Problem

Orderbook-based exchanges are currently dominating DeFi, with volumes and user numbers growing at a high rate. A critical factor in an orderbook exchange’s success is the liquidity it can attract, yet many current liquidity models are inefficient, limiting DeFi's full potential.

Traditionally, order books rely on sophisticated participants known as market makers, who play a crucial role in ensuring traders can transact smoothly on an exchange. Market makers maintain liquidity by continuously quoting bid and ask limit orders, adjusting prices quickly in response to market conditions and changes in their own inventory. These strategies are both complex and challenging to execute profitably, yet they are essential for the success of an exchange and the experience of its traders.

However, most market makers require private retainers and credit lines from exchanges to cover their costs. This includes 1) compensating for the opportunity cost of the liquidity they commit, 2) covering the significant overhead costs associated with market making, and 3) achieving profitability. These dependencies make market-making an expensive proposition and can misalign the incentives between the exchange and the market maker.

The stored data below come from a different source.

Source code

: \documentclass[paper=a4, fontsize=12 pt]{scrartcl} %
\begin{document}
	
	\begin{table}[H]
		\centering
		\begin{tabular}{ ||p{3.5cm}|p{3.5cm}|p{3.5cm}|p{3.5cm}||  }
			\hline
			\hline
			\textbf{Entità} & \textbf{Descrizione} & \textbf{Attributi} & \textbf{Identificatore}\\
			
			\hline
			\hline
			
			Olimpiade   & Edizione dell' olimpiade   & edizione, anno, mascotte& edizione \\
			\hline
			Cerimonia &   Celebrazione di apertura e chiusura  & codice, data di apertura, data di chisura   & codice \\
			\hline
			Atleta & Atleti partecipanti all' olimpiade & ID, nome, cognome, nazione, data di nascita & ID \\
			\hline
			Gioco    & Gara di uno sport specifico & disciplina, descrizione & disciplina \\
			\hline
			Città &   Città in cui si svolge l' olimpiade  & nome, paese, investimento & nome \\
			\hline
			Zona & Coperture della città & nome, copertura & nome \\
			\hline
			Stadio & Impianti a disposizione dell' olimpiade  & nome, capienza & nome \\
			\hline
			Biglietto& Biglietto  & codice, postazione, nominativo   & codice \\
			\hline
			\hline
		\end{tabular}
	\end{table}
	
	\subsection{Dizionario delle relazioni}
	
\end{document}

Currently in DeFi there are few common models to attract market making liquidity:

  • Private retainers with market makers are expensive to an exchange and potentially token-holders. These retainers are fundamentally misaligned with an exchange. If paid in tokens, then the retainers will result in a downward pressure of the token, as the market makers are not aligned to stay on the exchange.

  • A common practice on centralised venues is the provision of "credit lines" to market makers. These are essentially legal contracts where an exchange will give market makers money to perform their strategies on an exchange. This is difficult to do in DeFi, as legal contracts are not the base trust assumption.

  • Public rewards attract mercenary capital, and for order book-based exchanges are completely inaccessible to retail participants due to the large overhead associated with running low-latency market making strategies.

Current solutions do not address the problem and are substantially inferior to the performance of a regular market maker, unless the solution is given an edge which would directly penalise traders.

In the current world of DeFi order book-based market making, it looks identical to TradFi with greedy institutions taking advantage of retail traders or insiders given the lion's share. Rysk v2 changes that, removing disgusting TradFi practices and properly aligning incentives between LPs, traders, market makers and exchanges. A quadrilateral win.